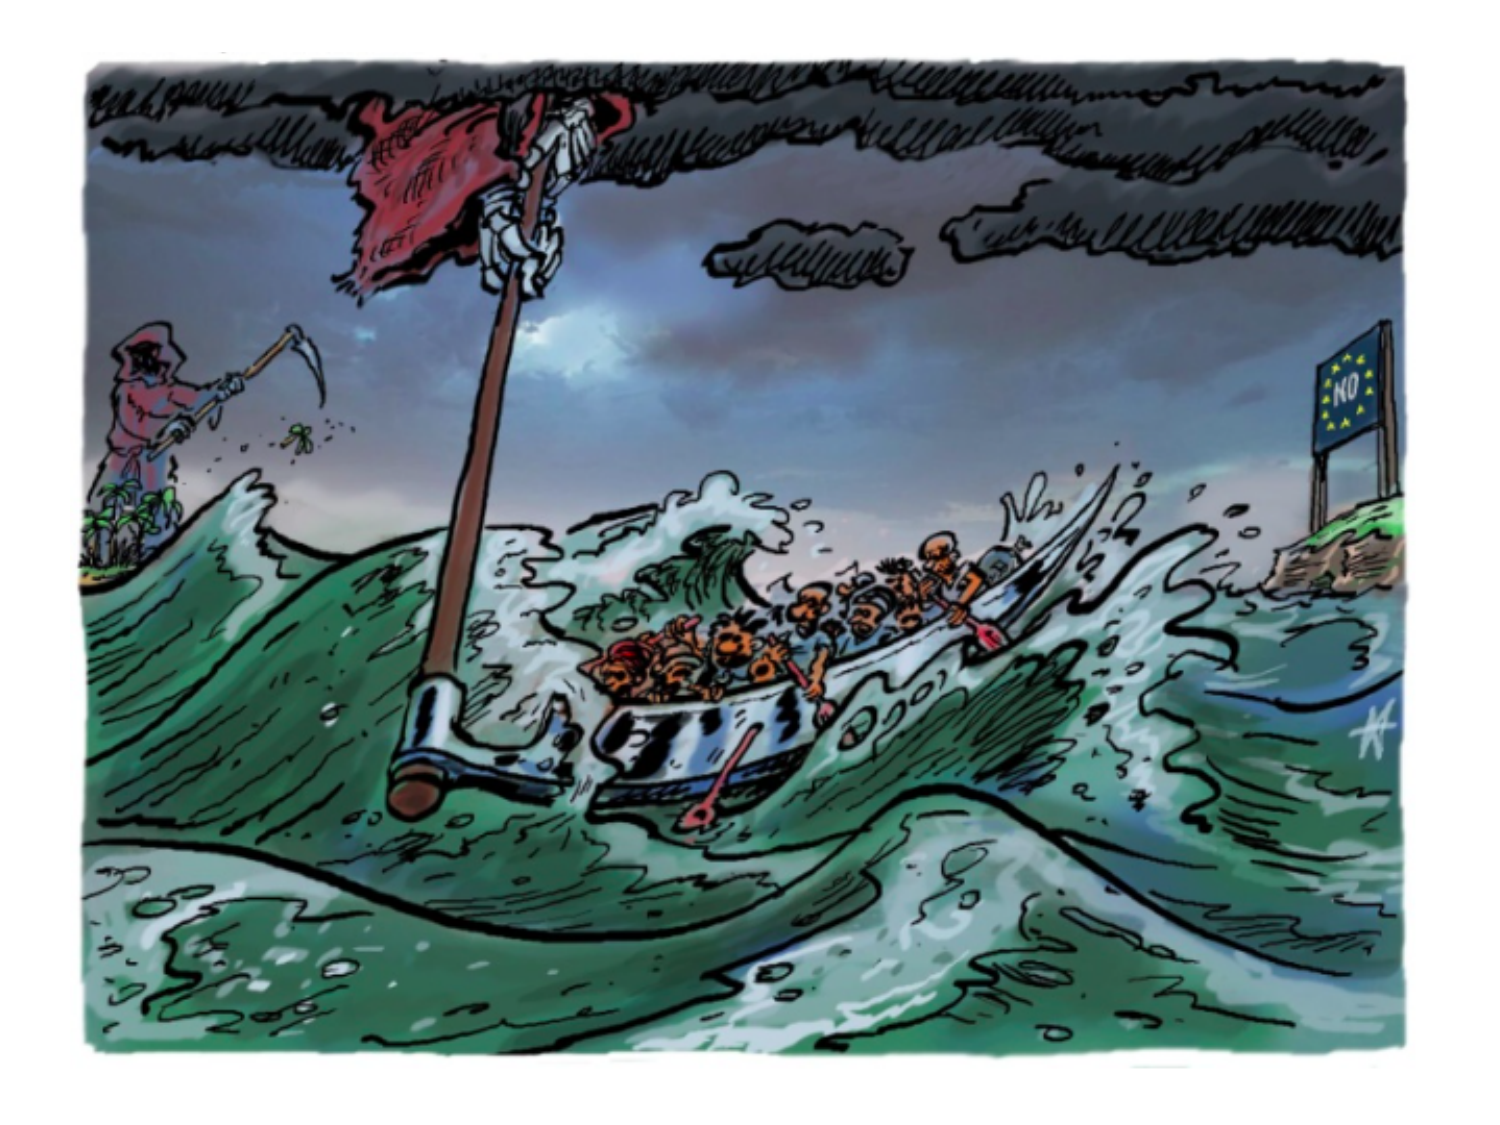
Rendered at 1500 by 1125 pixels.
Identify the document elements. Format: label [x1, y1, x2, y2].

picture [70, 51, 1428, 1074]
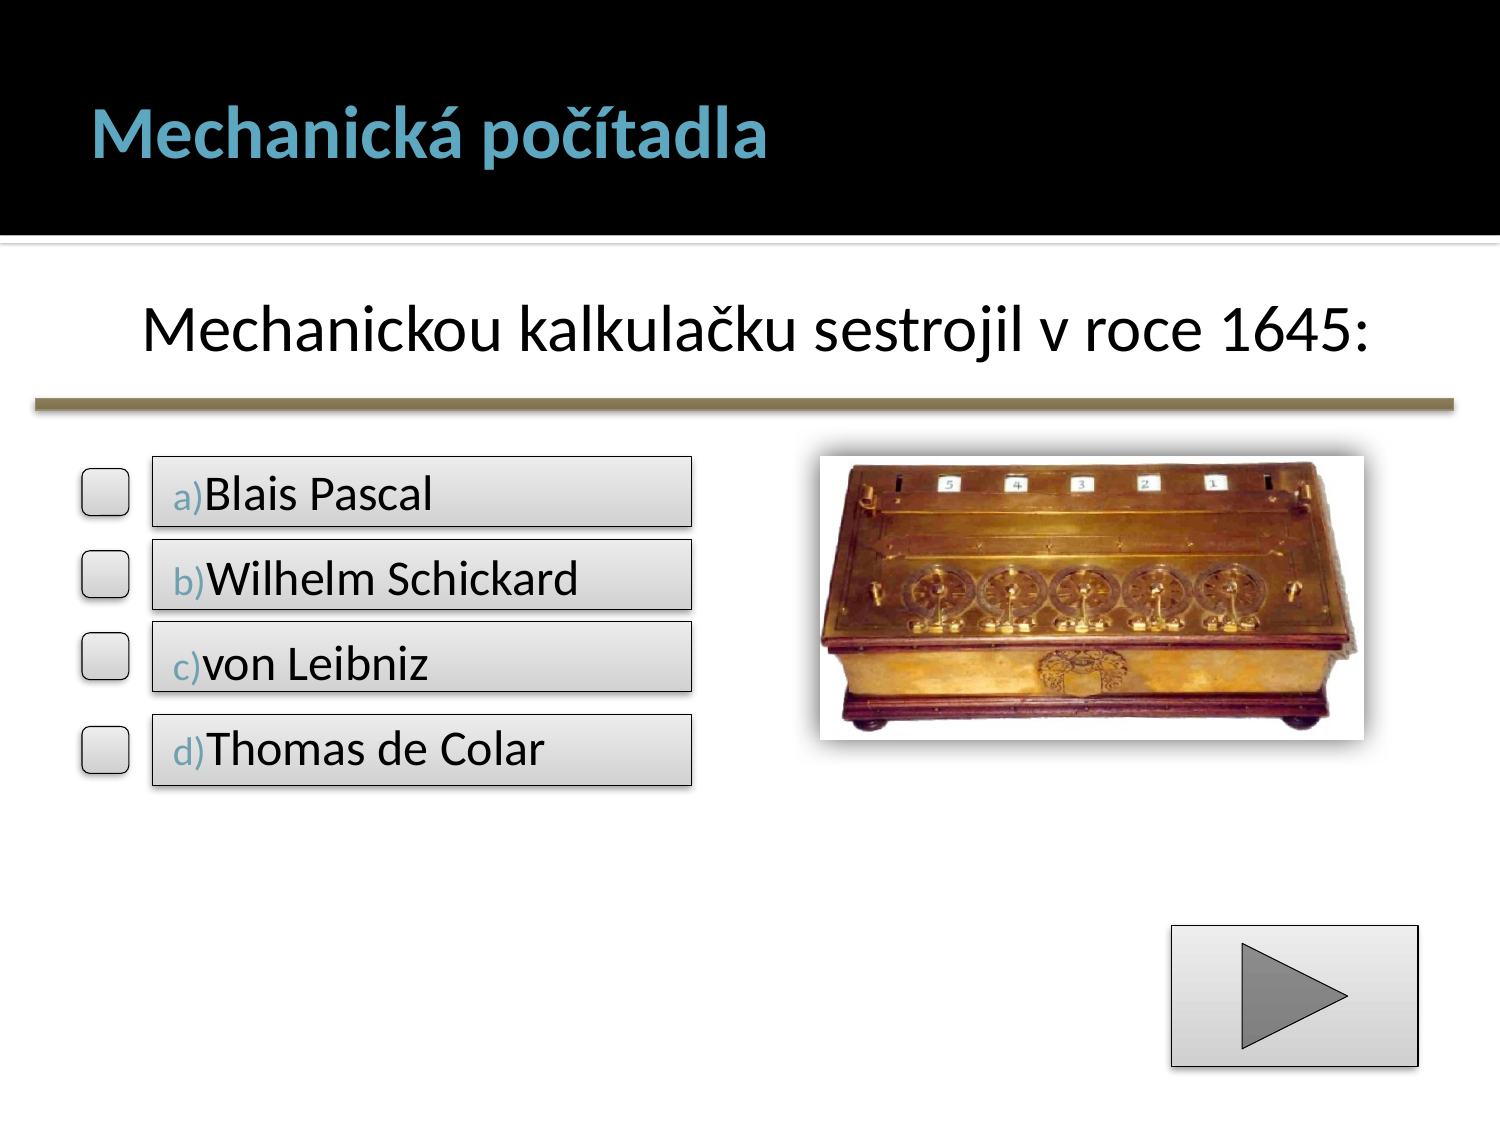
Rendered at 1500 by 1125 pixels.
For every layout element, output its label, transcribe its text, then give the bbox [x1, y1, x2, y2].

text_box [152, 714, 163, 786]
text_box [81, 468, 130, 517]
text_box [1171, 925, 1419, 1067]
text_box [152, 539, 163, 610]
picture [820, 456, 1364, 740]
text_box Blais Pascal Wilhelm Schickard von Leibniz Thomas de Colar [163, 445, 703, 1055]
text_box [35, 398, 1454, 411]
text_box [152, 621, 163, 692]
text_box [152, 456, 163, 527]
title Mechanická počítadla [75, 25, 1425, 231]
list Mechanickou kalkulačku sestrojil v roce 1645: [75, 269, 1425, 389]
text_box [81, 550, 130, 599]
text_box [81, 725, 130, 774]
text_box [81, 632, 130, 681]
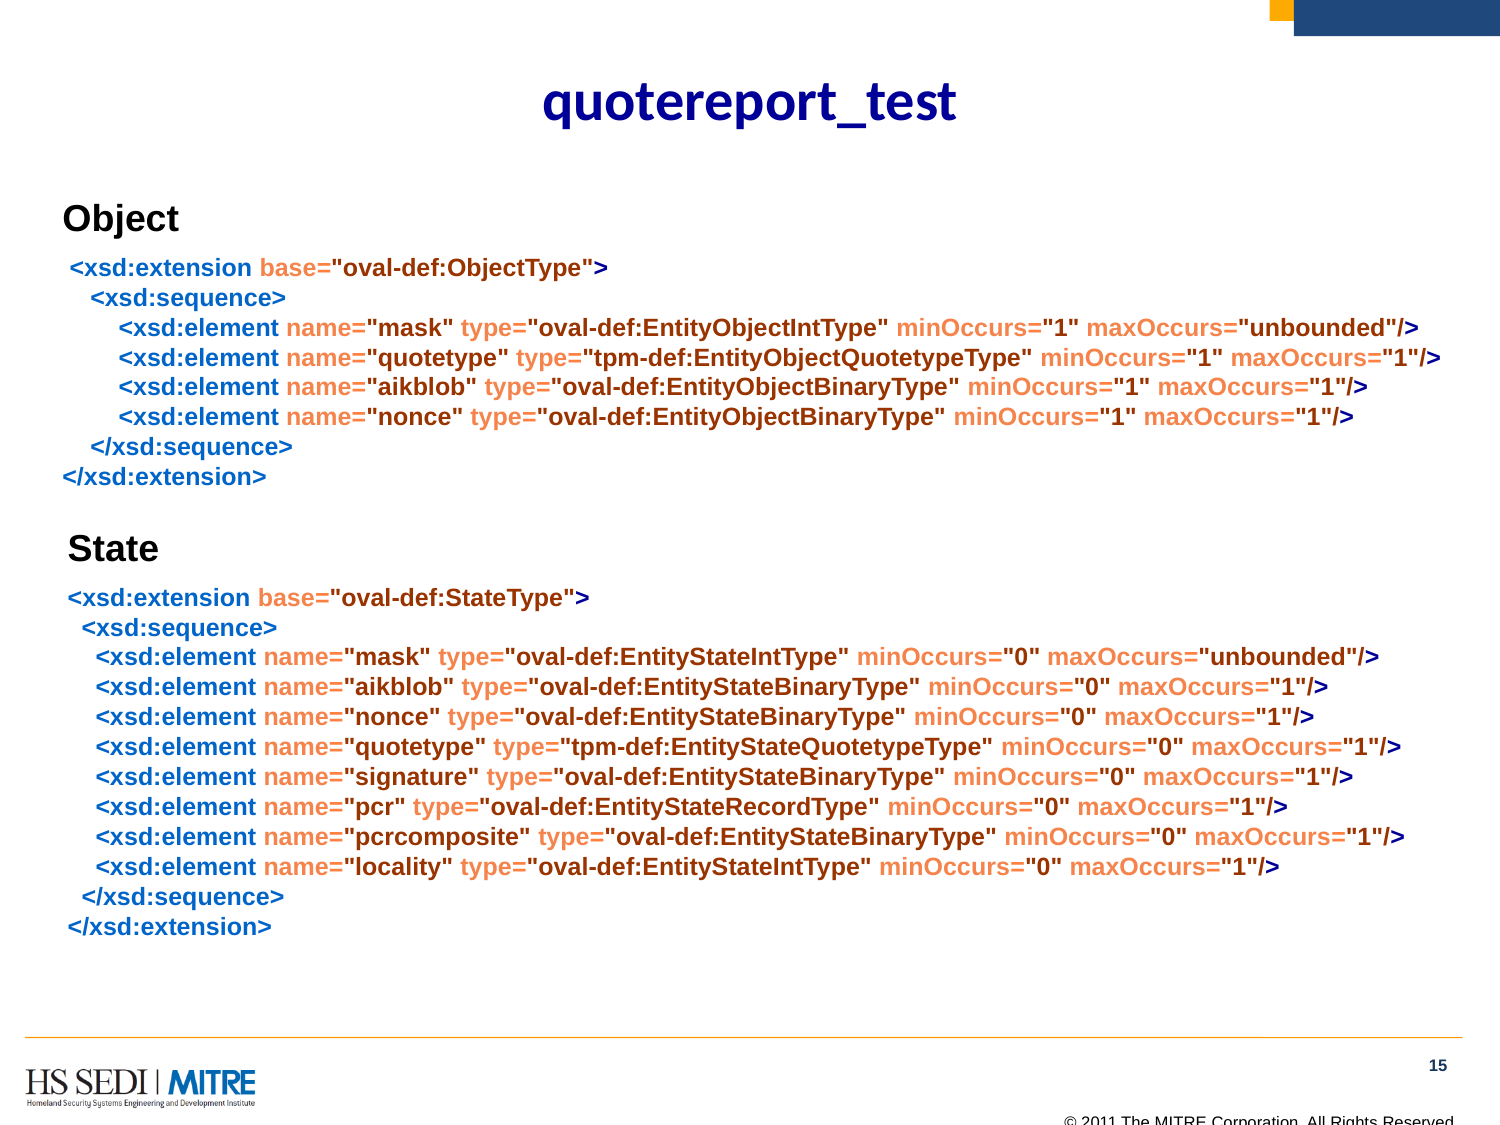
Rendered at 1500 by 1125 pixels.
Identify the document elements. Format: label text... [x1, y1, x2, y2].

text_box State <xsd:extension base="oval-def:StateType"> <xsd:sequence> <xsd:element name="mask" type="oval-def:EntityStateIntType" minOccurs="0" maxOccurs="unbounded"/> <xsd:element name="aikblob" type="oval-def:EntityStateBinaryType" minOccurs="0" maxOccurs="1"/> <xsd:element name="nonce" type="oval-def:EntityStateBinaryType" minOccurs="0" maxOccurs="1"/> <xsd:element name="quotetype" type="tpm-def:EntityStateQuotetypeType" minOccurs="0" maxOccurs="1"/> <xsd:element name="signature" type="oval-def:EntityStateBinaryType" minOccurs="0" maxOccurs="1"/> <xsd:element name="pcr" type="oval-def:EntityStateRecordType" minOccurs="0" maxOccurs="1"/> <xsd:element name="pcrcomposite" type="oval-def:EntityStateBinaryType" minOccurs="0" maxOccurs="1"/> <xsd:element name="locality" type="oval-def:EntityStateIntType" minOccurs="0" maxOccurs="1"/> </xsd:sequence> </xsd:extension> [52, 516, 1479, 948]
picture [20, 1058, 271, 1122]
title quotereport_test [43, 62, 1457, 151]
text_box Object <xsd:extension base="oval-def:ObjectType"> <xsd:sequence> <xsd:element name="mask" type="oval-def:EntityObjectIntType" minOccurs="1" maxOccurs="unbounded"/> <xsd:element name="quotetype" type="tpm-def:EntityObjectQuotetypeType" minOccurs="1" maxOccurs="1"/> <xsd:element name="aikblob" type="oval-def:EntityObjectBinaryType" minOccurs="1" maxOccurs="1"/> <xsd:element name="nonce" type="oval-def:EntityObjectBinaryType" minOccurs="1" maxOccurs="1"/> </xsd:sequence> </xsd:extension> [47, 186, 1474, 528]
slide_number 15 [1374, 1049, 1463, 1076]
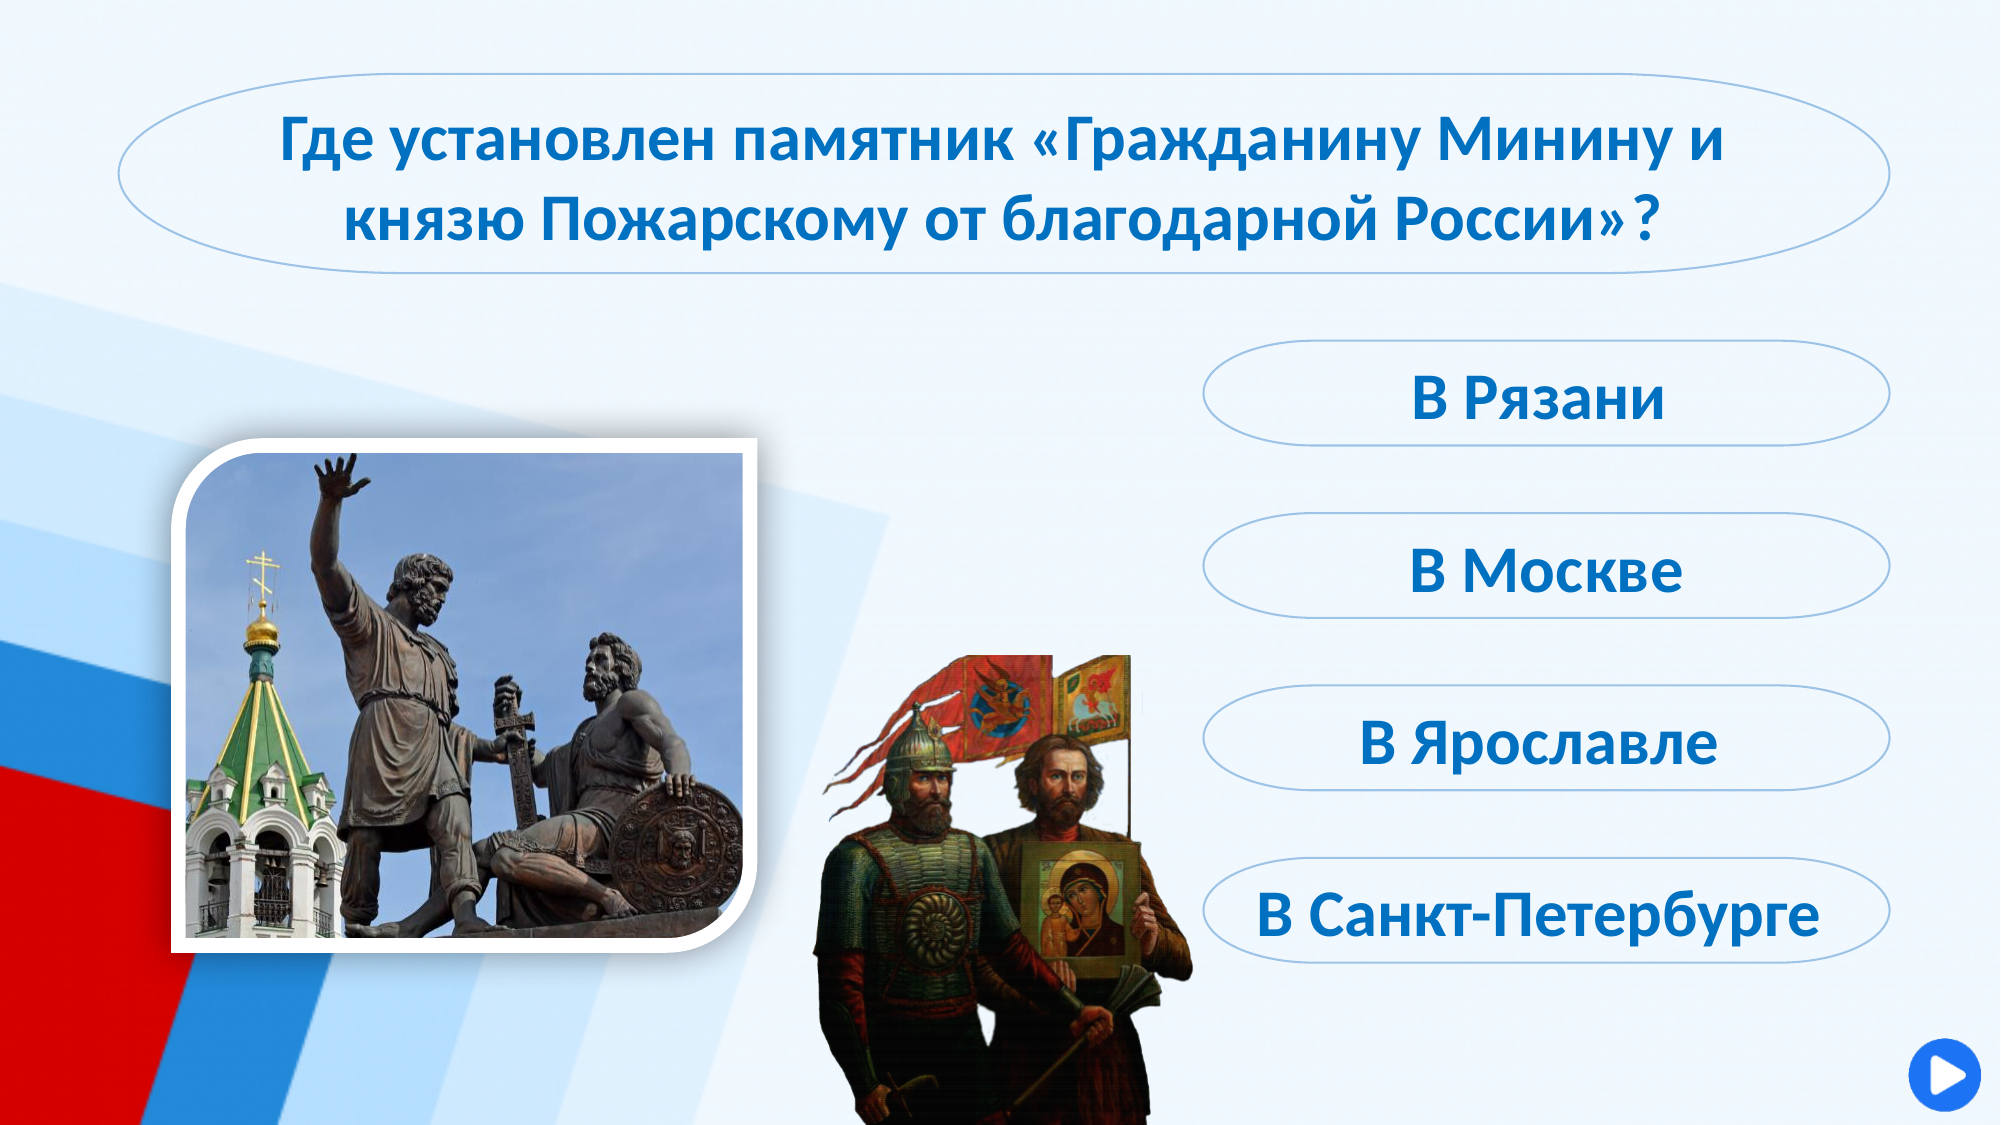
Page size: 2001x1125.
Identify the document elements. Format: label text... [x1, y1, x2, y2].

text_box В Москве [1202, 512, 1891, 619]
text_box Где установлен памятник «Гражданину Минину и князю Пожарскому от благодарной России»? [117, 72, 1891, 275]
picture [0, 0, 2001, 1125]
text_box В Рязани [1202, 339, 1891, 447]
text_box В Ярославле [1202, 684, 1891, 792]
text_box В Санкт-Петербурге [1202, 856, 1891, 964]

- Work item
Output an exact copy of the material, with the pictures removed.

- Task solution
Rendered at 1500 by 1125 pixels.
Identify the document elements. Format: label [x1, y1, x2, y2].

picture [70, 51, 1428, 1074]
Rendered at 1500 by 1125 pixels.
For every layout element, output its label, transcribe its text, then give the bbox [x1, y1, x2, y2].

text_box [152, 714, 163, 786]
text_box [81, 468, 130, 517]
text_box [1171, 925, 1419, 1067]
text_box [152, 539, 163, 610]
picture [820, 456, 1364, 740]
text_box Blais Pascal Wilhelm Schickard von Leibniz Thomas de Colar [163, 445, 703, 1055]
text_box [35, 398, 1454, 411]
text_box [152, 621, 163, 692]
text_box [152, 456, 163, 527]
title Mechanická počítadla [75, 25, 1425, 231]
list Mechanickou kalkulačku sestrojil v roce 1645: [75, 269, 1425, 389]
text_box [81, 550, 130, 599]
text_box [81, 725, 130, 774]
text_box [81, 632, 130, 681]
Rendered at 1500 by 1125 pixels.
Identify the document elements. Format: label text... [x1, y1, x2, y2].

text_box State <xsd:extension base="oval-def:StateType"> <xsd:sequence> <xsd:element name="mask" type="oval-def:EntityStateIntType" minOccurs="0" maxOccurs="unbounded"/> <xsd:element name="aikblob" type="oval-def:EntityStateBinaryType" minOccurs="0" maxOccurs="1"/> <xsd:element name="nonce" type="oval-def:EntityStateBinaryType" minOccurs="0" maxOccurs="1"/> <xsd:element name="quotetype" type="tpm-def:EntityStateQuotetypeType" minOccurs="0" maxOccurs="1"/> <xsd:element name="signature" type="oval-def:EntityStateBinaryType" minOccurs="0" maxOccurs="1"/> <xsd:element name="pcr" type="oval-def:EntityStateRecordType" minOccurs="0" maxOccurs="1"/> <xsd:element name="pcrcomposite" type="oval-def:EntityStateBinaryType" minOccurs="0" maxOccurs="1"/> <xsd:element name="locality" type="oval-def:EntityStateIntType" minOccurs="0" maxOccurs="1"/> </xsd:sequence> </xsd:extension> [52, 516, 1479, 948]
picture [20, 1058, 271, 1122]
title quotereport_test [43, 62, 1457, 151]
text_box Object <xsd:extension base="oval-def:ObjectType"> <xsd:sequence> <xsd:element name="mask" type="oval-def:EntityObjectIntType" minOccurs="1" maxOccurs="unbounded"/> <xsd:element name="quotetype" type="tpm-def:EntityObjectQuotetypeType" minOccurs="1" maxOccurs="1"/> <xsd:element name="aikblob" type="oval-def:EntityObjectBinaryType" minOccurs="1" maxOccurs="1"/> <xsd:element name="nonce" type="oval-def:EntityObjectBinaryType" minOccurs="1" maxOccurs="1"/> </xsd:sequence> </xsd:extension> [47, 186, 1474, 528]
slide_number 15 [1374, 1049, 1463, 1076]
Page size: 2001x1125.
Identify the document elements. Format: label text... [x1, y1, x2, y2].

text_box В Москве [1202, 512, 1891, 619]
text_box Где установлен памятник «Гражданину Минину и князю Пожарскому от благодарной России»? [117, 72, 1891, 275]
picture [0, 0, 2001, 1125]
text_box В Рязани [1202, 339, 1891, 447]
text_box В Ярославле [1202, 684, 1891, 792]
text_box В Санкт-Петербурге [1202, 856, 1891, 964]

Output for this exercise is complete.